Aujourd’hui, des millions de personnes n’ont plus de médecin traitant. Et là où il y a encore des médecins en nombre, beaucoup, notamment spécialistes, exercent en secteur 2 avec des dépassements d’honoraires rendant les soins inaccessibles financièrement pour de nombreux patients. Ce n’est plus acceptable pour les patients ni soutenable pour les professionnels de santé. Il est illusoire de penser que l’on résoudra la crise de l’accès aux soins en se contentant de former davantage de médecins.
Sans régulation, ceux-ci s’installeront majoritairement là où les conditions d’exercice leur semblent les plus favorables, creusant encore davantage les inégalités territoriales. Depuis vingt ans, l’augmentation du numerus clausus n’a pas permis de résorber les déserts médicaux, pas plus que le numerus apertus ne pourra le faire. Former plus sans organiser mieux, c’est préparer un échec. Soyons lucides : le système actuel ne répond plus aux besoins, ni à ceux des patients ni à ceux des soignants.

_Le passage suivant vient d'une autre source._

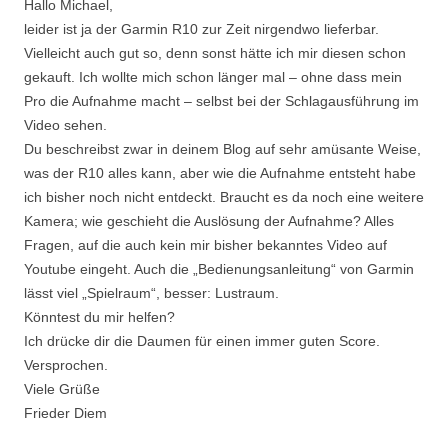
Hallo Michael,
leider ist ja der Garmin R10 zur Zeit nirgendwo lieferbar.
Vielleicht auch gut so, denn sonst hätte ich mir diesen schon
gekauft. Ich wollte mich schon länger mal – ohne dass mein
Pro die Aufnahme macht – selbst bei der Schlagausführung im
Video sehen.
Du beschreibst zwar in deinem Blog auf sehr amüsante Weise,
was der R10 alles kann, aber wie die Aufnahme entsteht habe
ich bisher noch nicht entdeckt. Braucht es da noch eine weitere
Kamera; wie geschieht die Auslösung der Aufnahme? Alles
Fragen, auf die auch kein mir bisher bekanntes Video auf
Youtube eingeht. Auch die „Bedienungsanleitung“ von Garmin
lässt viel „Spielraum“, besser: Lustraum.
Könntest du mir helfen?
Ich drücke dir die Daumen für einen immer guten Score.
Versprochen.
Viele Grüße
Frieder Diem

La réponse en ville aux besoins de santé ne peut plus reposer uniquement sur les seuls principes de la médecine libérale. Le modèle actuel, basé sur le libre choix d’installation des médecins et la rémunération à l’acte, a montré ses limites, une totale inefficacité à endiguer les déserts médicaux. Il ne permet ni de garantir une répartition équitable des professionnels, ni d’assurer l’accès aux soins sans dépassements d’honoraires dans tous les territoires, ni d’assurer une prise en charge coordonnée, pertinente et continue des patients. Nous avons besoin d’un cadre collectif, structuré, capable de répondre aux défis d’aujourd’hui et de demain.

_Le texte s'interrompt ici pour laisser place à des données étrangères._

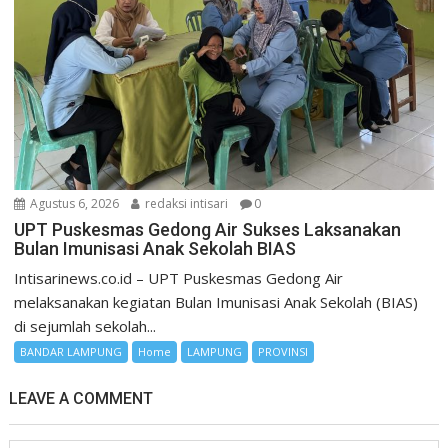
Agustus 6, 2026
redaksi intisari
0
UPT Puskesmas Gedong Air Sukses Laksanakan
Bulan Imunisasi Anak Sekolah BIAS
Intisarinews.co.id – UPT Puskesmas Gedong Air
melaksanakan kegiatan Bulan Imunisasi Anak Sekolah (BIAS)
di sejumlah sekolah...
BANDAR LAMPUNG
Home
LAMPUNG
PROVINSI
LEAVE A COMMENT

Instaurer des règles claires
Il est temps de créer un vrai service public territorial de santé de proximité. Concrètement : créer des centres de santé de service public, en priorité dans les déserts médicaux, avec des professionnels salariés, travaillant en équipe. Ces centres sont pour rappel de gestion non lucrative, pratiquent la dispense d’avance de frais (le tiers payant) et garantissent une prise en soins sans dépassement d’honoraires. En quelques mots : une offre de soins accessibles à tous, humaine et de qualité, partout sur le territoire.

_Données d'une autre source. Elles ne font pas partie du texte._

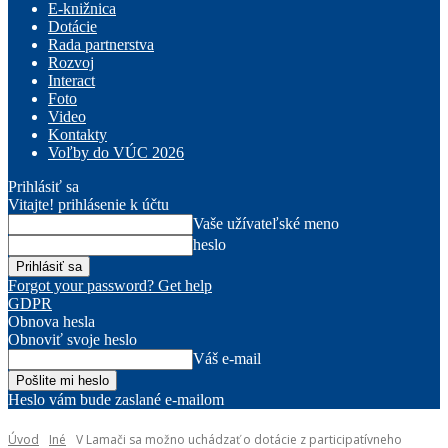
E-knižnica
Dotácie
Rada partnerstva
Rozvoj
Interact
Foto
Video
Kontakty
Voľby do VÚC 2026
Prihlásiť sa
Vitajte! prihlásenie k účtu
Vaše užívateľské meno
heslo
Forgot your password? Get help
GDPR
Obnova hesla
Obnoviť svoje heslo
Váš e-mail
Heslo vám bude zaslané e-mailom
Úvod
Iné
V Lamači sa možno uchádzať o dotácie z participatívneho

Réguler n’est pas punir. Réguler, c’est organiser l’installation des professionnels là où ils sont nécessaires, pour garantir un droit fondamental : celui de se soigner. Nous ne pouvons plus compter sur le seul volontariat des médecins. Parce que nous sommes d’abord responsables, nous appelons à l’instauration de règles claires et à la création de ce service public de santé pour répondre sans délai à l’urgence sanitaire et sociale.
Sans remettre en cause le droit des professionnels de santé à un exercice libéral, il faut dans chaque territoire un centre de santé public en lien avec un hôpital de service public et des services publics de santé préventive tels que la santé scolaire ou la PMI… Soigner, éduquer, garantir l’accès aux services de santé de qualité : ce sont là les missions de la République. La santé ne peut plus dépendre des choix individuels d’installation ou d’exercice de professionnels de santé. Elle doit faire l’objet d’une organisation fondée sur l’intérêt général, au service de tous, lisible et garantie sur tout le territoire.
Alors, oui, il est temps de réguler. Et pour que cela fonctionne, il faut aussi construire un système de santé qui donne sens et envie aux soignants de s’engager là où on a besoin d’eux. Un système qui remette l’humain, la solidarité et l’égalité au cœur de la santé. Nous, soignants et partenaires des centres de santé, y sommes prêts. A l’Etat de prendre ses responsabilités.